I think it's absurd to discard a standard which has proven itself so reliable, just because one can identify a few exceptions. I could identify a few ten years ago - an encoded maximum density of 2.0 won't even get you started with 5369, for an easy example, but so what? If you have your own film recorder you can get away with all sorts of nonsense - I remember the nasty truncated log system we used at Dream Quest back then. Doesn't at the end of the day make it a good idea, though. Yes, ultimately we'll have to tag files with nm/Kelvin starts and stops and footcandles or whatever, so we can get X-ray plasmas and Bose-Einstein condensates into the same frame, but that's then, this is now.

>The Vision2 stocks challenge this assumption even more because of >their reduced grain.
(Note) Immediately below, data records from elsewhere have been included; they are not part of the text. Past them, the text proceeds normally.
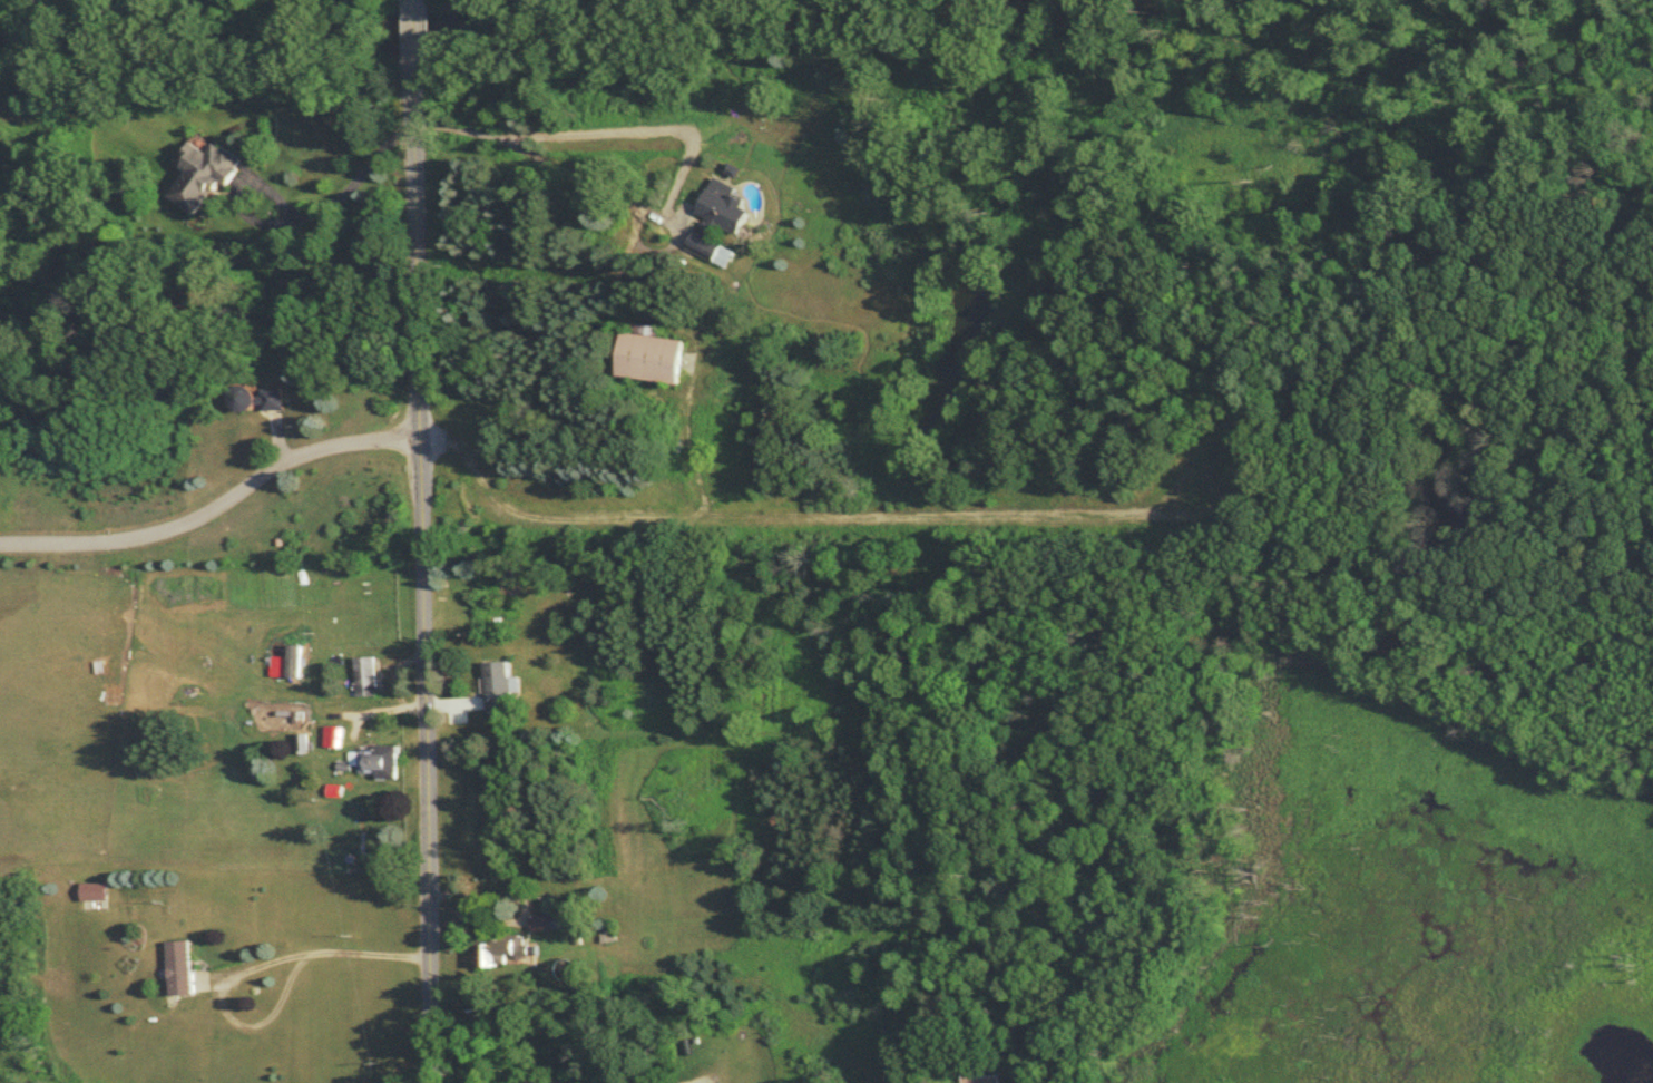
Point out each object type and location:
river: (468, 22)
road: (416, 29)
road: (533, 155)
building: (206, 174)
road: (419, 208)
road: (295, 212)
building: (722, 223)
building: (651, 357)
building: (260, 400)
road: (217, 510)
building: (296, 663)
building: (366, 679)
building: (499, 688)
road: (426, 720)
building: (334, 738)
building: (379, 764)
building: (96, 894)
building: (563, 924)
building: (607, 939)
road: (365, 948)
building: (503, 952)
building: (180, 970)
road: (221, 1010)
building: (981, 1074)
road: (538, 1080)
In practice, I haven't *yet* seen grain levels that low. When this conversation started, I wanted to know how you were using the spectrum on your 16-bit Tiff's for the StEM, and you weren't saying. Were they linear print density, Cineon log with a TIFF header, full-range linear in an EXR-kinda way? Where were the black point and (90%) white points? DMin calibration? Maybe we can get to the bottom of the waxy-looking skin thing - sounds like luminance and chrominance values getting out of step to me.

Tim Sassoon
Sassoon Film Design
Santa "Deakins and Szigmond almost knocked me over tonight" Monica


>Then why is it that I can buy a copy, on DVD, of "Birth of a Nation" with >Lillian Gish shot in 1915? That's a film that's basically 90 years old. I'm >sure film preservation techniques weren't very good in 1915, but they >still were able to pull good video off of it!

Anyone chime in here, I would be curious to know if the video master of "birth" was scanned from original neg or any duplicate even close to it. Or is it, more likely, an extensive "digital" restoration job (as it has been done with many other classics) from some newer print or far removed from the original duplicate neg?

When discussions drifts to 10-12-16 bit, servers, bit depth, colourspace and xyz I find it drifts farther and farther away from actual cinematography and more and more in the realm of post/engineering.

Just my two cents

Daniel Villeneuve, c.s.c.
Directeur-Photo/Director of Photography
Montréal, Canada
demo à / at : http://dvdp.ca


I wanted to know how you were using the spectrum on your 16-bit Tiff's for the StEM, and you weren't saying. Were they linear print density, Cineon log with a TIFF header, full-range linear in an EXR-kinda way? Where were the black point and (90%) white points? DMin calibration?

They were Cineon printing density (therefore log), d-min scanning set at 6080, full white (Dmax) at 65535 [which we only hit in one scanned scene]. Actual low values via histogram usually ranged from 2500 to 57600. These were all the values in the 16-bit DPX files.

The TIFF XYZ files were created (after de-gamming) by the matrix

X 0.464 0.2692 0.1610 R
Y = 0.2185 0.7010 0.0805 G
Z 0.0000 0.0457 0.9087 B

than a gamma of 1/2.6 was applied to put the file back into DLP projector land.

So one place to look for the culprit in the waxy look of the flesh tones is the multiplier for red (0.464). We are losing a bit there which may be a problem. We lost 2 bits in playback as the server couldn't handle 12-bit per color. Then there are the internals of the projector converting the XYZ back to the DLP RGB values. So there are still a few things to figure out.

Jim Houston
Pacific Title Imaging


>They were Cineon printing density (therefore log), d-min scanning set at >6080, full white (Dmax) at 65535 [which we only hit in one scanned >scene]...So one place to look for the culprit in the waxy look of the flesh >tones is the multiplier for red (0.464).

I've been travelling, and just realized I hadn't thanked you for taking the time to explain your process; it was much appreciated.